L’invitation faite aux prêtres d’être proches de leurs ouailles, la place faite à quelques femmes dans les instances du pouvoir, et même l’ouverture de l’ordination à quelques hommes mariés dûment sélectionnés ne conjureront pas le désastre. La question qui est sur la table est celle du sacerdoce de tous les laïcs, hommes et femmes, mariés ou célibataires selon leur choix. Une seule chose est sûre : la révolution sera globale ou elle ne sera pas, et elle passe par une refondation complète du régime du pouvoir dans l’institution.

Reste le message spirituel de l’Eglise…

Sans doute, mais transmis par qui ? (...)

. La sociabilité catholique repose aujourd’hui massivement sur la générosité de femmes laïques qui prennent en charge le catéchisme, la préparation au mariage ou au baptême, tout ce qui engage centralement la transmission chrétienne. Qu’elles s’arrêtent de travailler et le catholicisme en France s’effondre. Or on sait déjà que leur relève est des plus problématique.

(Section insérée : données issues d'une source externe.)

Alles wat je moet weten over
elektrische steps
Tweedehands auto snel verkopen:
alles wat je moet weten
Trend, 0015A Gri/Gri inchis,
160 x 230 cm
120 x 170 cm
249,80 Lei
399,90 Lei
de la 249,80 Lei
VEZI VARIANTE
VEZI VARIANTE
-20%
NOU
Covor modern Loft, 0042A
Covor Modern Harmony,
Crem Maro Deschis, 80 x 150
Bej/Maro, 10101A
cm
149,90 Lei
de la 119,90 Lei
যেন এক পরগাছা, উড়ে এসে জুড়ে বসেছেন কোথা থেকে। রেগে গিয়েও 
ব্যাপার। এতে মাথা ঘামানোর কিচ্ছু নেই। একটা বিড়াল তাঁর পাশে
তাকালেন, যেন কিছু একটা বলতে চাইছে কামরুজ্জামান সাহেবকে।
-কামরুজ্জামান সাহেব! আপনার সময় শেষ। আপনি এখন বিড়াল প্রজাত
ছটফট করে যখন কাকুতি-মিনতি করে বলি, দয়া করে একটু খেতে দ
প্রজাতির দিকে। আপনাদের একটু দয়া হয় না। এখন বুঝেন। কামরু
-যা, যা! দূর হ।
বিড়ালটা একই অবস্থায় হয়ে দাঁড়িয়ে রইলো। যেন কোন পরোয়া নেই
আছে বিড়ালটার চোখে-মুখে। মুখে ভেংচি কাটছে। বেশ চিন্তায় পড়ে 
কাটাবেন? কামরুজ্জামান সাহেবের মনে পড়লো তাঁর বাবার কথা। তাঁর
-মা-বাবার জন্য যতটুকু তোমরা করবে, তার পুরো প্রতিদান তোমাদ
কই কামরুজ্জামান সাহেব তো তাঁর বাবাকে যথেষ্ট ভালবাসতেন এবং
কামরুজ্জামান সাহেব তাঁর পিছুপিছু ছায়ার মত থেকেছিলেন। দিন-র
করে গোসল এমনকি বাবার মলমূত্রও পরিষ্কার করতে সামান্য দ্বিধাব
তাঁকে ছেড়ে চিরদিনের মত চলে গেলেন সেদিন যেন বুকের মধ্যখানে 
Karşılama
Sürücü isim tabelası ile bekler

Alors, quelle Eglise pour demain ? Le théologien Karl Rahner l’écrivait déjà en 1954, avec un sens aigu de la prémonition : face au risque de voir se constituer un « catholicisme de ghetto », il va falloir inventer, disait-il, un « catholicisme de diaspora ». Une telle mutation « diasporique » suggère une autorité ecclésiale capable d’accompagner la prise en charge des communautés par elles-mêmes, dans les conditions culturelles spécifiques des sociétés où elles sont implantées. L’observation sociologique de la scène catholique ne laisse guère deviner la proximité d’une telle révolution.